State Key Laboratory of Biomembrane and Membrane Biotechnology, Institute of Zoology, Chinese Academy of Sciences, Beijing 100101, China.
J Genet Genomics. 2013 Oct 20;40(10):515-21. doi: 10.1016/j.jgg.2013.07.001. Epub 2013 Aug 8.

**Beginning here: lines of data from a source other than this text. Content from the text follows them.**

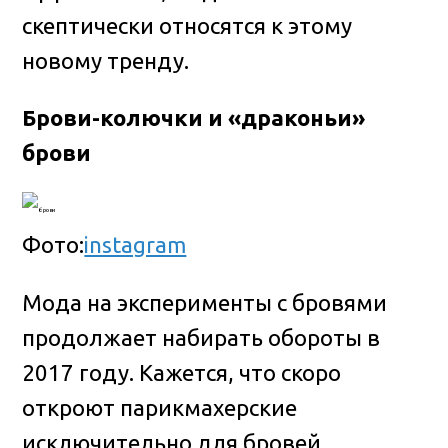
скептически относятся к этому
новому тренду.
Брови-колючки и «драконьи»
брови
Фото:
instagram
Мода на эксперименты с бровями
продолжает набирать обороты в
2017 году. Кажется, что скоро
откроют парикмахерские
исключительно для бровей.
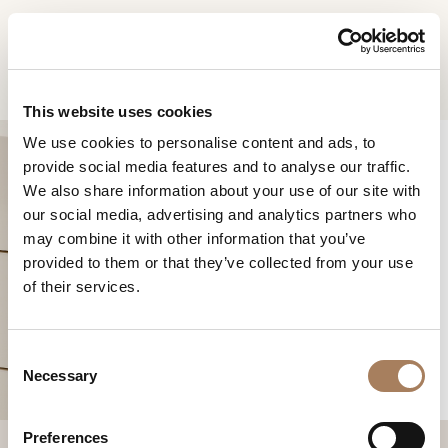
IT
Home
Prodotti
Roma comò
RICHIESTA
PRODOTTI
This website uses cookies
INFORMAZIONI
We use cookies to personalise content and ads, to
DESIGNER
provide social media features and to analyse our traffic.
Nome
AMBIENTI
We also share information about your use of our site with
e
our social media, advertising and analytics partners who
Azienda
MATERIALI
cognome
may combine it with other information that you’ve
*
*
CONTRACT
provided to them or that they’ve collected from your use
Recapito
ROMA COMÒ
of their services.
telefonico*
AZIENDA
*
Nazione
NEWSROOM
*
C
DOWNLOAD
Necessary
o
Città
n
(richiesto)
NEGOZI
s
Tipologia
*
Preferences
CONTATTI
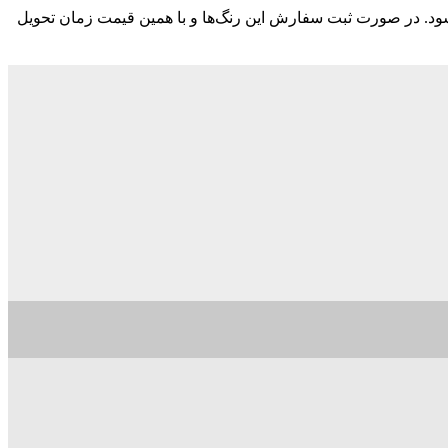
ود. در صورت ثبت سفارش این رنگ‌ها و با همین قیمت زمان تحویل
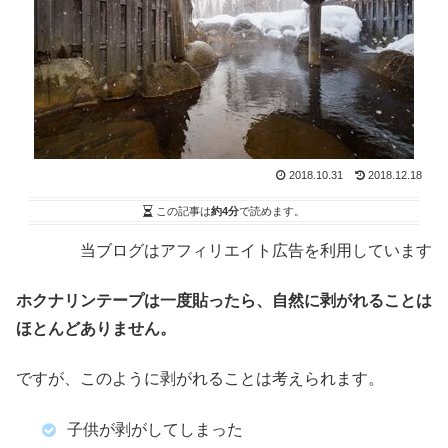
2018.10.31
2018.12.18
この記事は
約4分
で読めます。
当ブログはアフィリエイト広告を利用しています
ホクナリンテープは一度貼ったら、自然に剥がれることは
ほとんどありません。
ですが、このように剥がれることは考えられます。
子供が剥がしてしまった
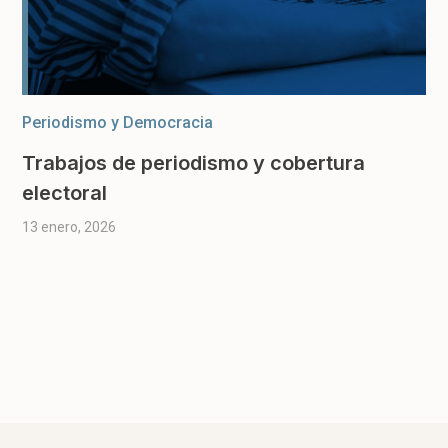
Periodismo y Democracia
Trabajos de periodismo y cobertura
electoral
13 enero, 2026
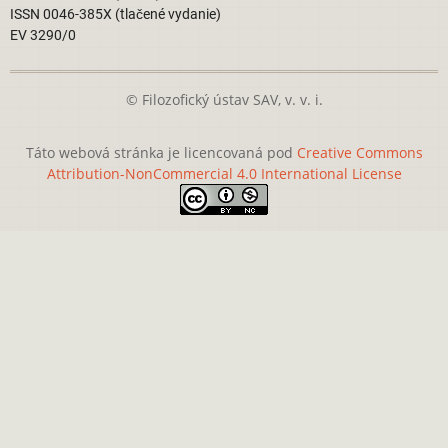
ISSN 0046-385X (tlačené vydanie)
EV 3290/0
© Filozofický ústav SAV, v. v. i.
Táto webová stránka je licencovaná pod
Creative Commons
Attribution-NonCommercial 4.0 International License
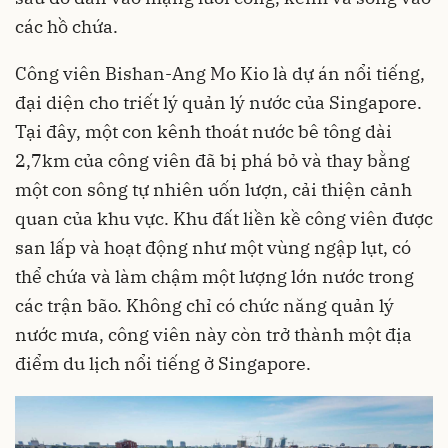
các hồ chứa.
Công viên Bishan-Ang Mo Kio là dự án nổi tiếng,
đại diện cho triết lý quản lý nước của Singapore.
Tại đây, một con kênh thoát nước bê tông dài
2,7km của công viên đã bị phá bỏ và thay bằng
một con sông tự nhiên uốn lượn, cải thiện cảnh
quan của khu vực. Khu đất liền kề công viên được
san lấp và hoạt động như một vùng ngập lụt, có
thể chứa và làm chậm một lượng lớn nước trong
các trận bão. Không chỉ có chức năng quản lý
nước mưa, công viên này còn trở thành một địa
điểm du lịch nổi tiếng ở Singapore.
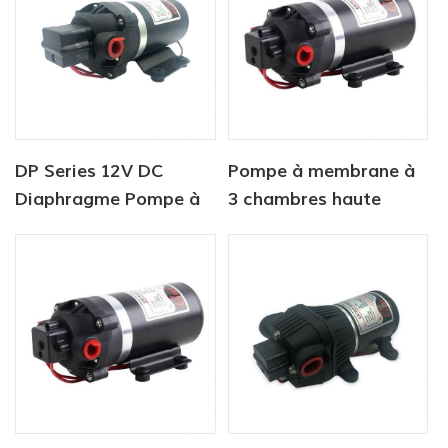
DP Series 12V DC
Pompe à membrane à
Diaphragme Pompe à
3 chambres haute
eau haute pression
efficacité série dp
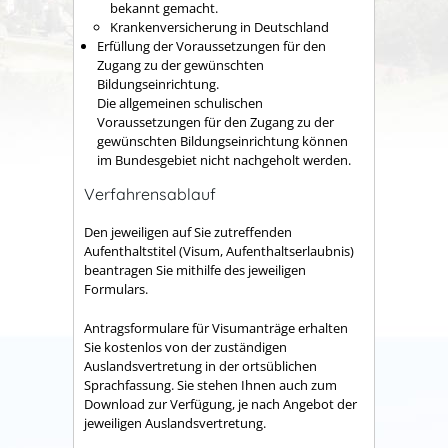
bekannt gemacht.
Krankenversicherung in Deutschland
Erfüllung der Voraussetzungen für den
Zugang zu der gewünschten
Bildungseinrichtung.
Die allgemeinen schulischen
Voraussetzungen für den Zugang zu der
gewünschten Bildungseinrichtung können
im Bundesgebiet nicht nachgeholt werden.
Verfahrensablauf
Den jeweiligen auf Sie zutreffenden
Aufenthaltstitel (Visum, Aufenthaltserlaubnis)
beantragen Sie mithilfe des jeweiligen
Formulars.
Antragsformulare für Visumanträge erhalten
Sie kostenlos von der zuständigen
Auslandsvertretung in der ortsüblichen
Sprachfassung. Sie stehen Ihnen auch zum
Download zur Verfügung, je nach Angebot der
jeweiligen Auslandsvertretung.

Nodal, a member of the transforming growth factor β (TGF-β) superfamily, has been shown to play a role in mesendoderm induction and gastrulation movements. The activity of Nodal signaling can be modulated by microRNAs (miRNAs) as previously reported, but little is known about which miRNAs are regulated by Nodal during gastrulation. In the present study, we found that the expression of mir206, one of the most abundant miRNAs during zebrafish early embryo development, is regulated by Nodal signaling. Abrogation of Nodal signal activity results in defective convergence and extension (CE) movements, and these cell migration defects can be rescued by supplying an excess of mir206, suggesting that mir206 acts downstream of Nodal signaling to regulate CE movements. Furthermore, in mir206 morphants, the expression of cell adhesion molecule E-cadherin is significantly increased, while the key transcriptional repressor of E-cadherin, snail1a, is depressed. Our study uncovers a novel mechanism by which Nodal-regulated mir206 modulates gastrulation movements in connection with the Snail/E-cadherin pathway.
节点蛋白是转化生长因子 β(TGF-β)超家族的成员,已被证明在中胚层诱导和原肠胚运动中发挥作用。如前所述,节点蛋白信号的活性可以被 microRNAs(miRNAs)调节,但在原肠胚形成过程中哪些 miRNAs 受到节点蛋白的调节尚不清楚。在本研究中,我们发现 mir206 的表达,miR206 是斑马鱼早期胚胎发育过程中最丰富的 miRNAs 之一,受到节点蛋白信号的调节。节点蛋白信号活性的阻断导致收敛延伸(CE)运动的缺陷,而过量供应 mir206 可以挽救这些细胞迁移缺陷,表明 mir206 作为节点蛋白信号的下游因子,调节 CE 运动。此外,在 mir206 形态发生缺陷中,细胞黏附分子 E-钙黏蛋白的表达显著增加,而 E-钙黏蛋白的关键转录抑制因子 snail1a 则被抑制。我们的研究揭示了一种新的机制,即节点蛋白调节的 mir206 通过与 Snail/E-cadherin 途径相关,调节原肠胚运动。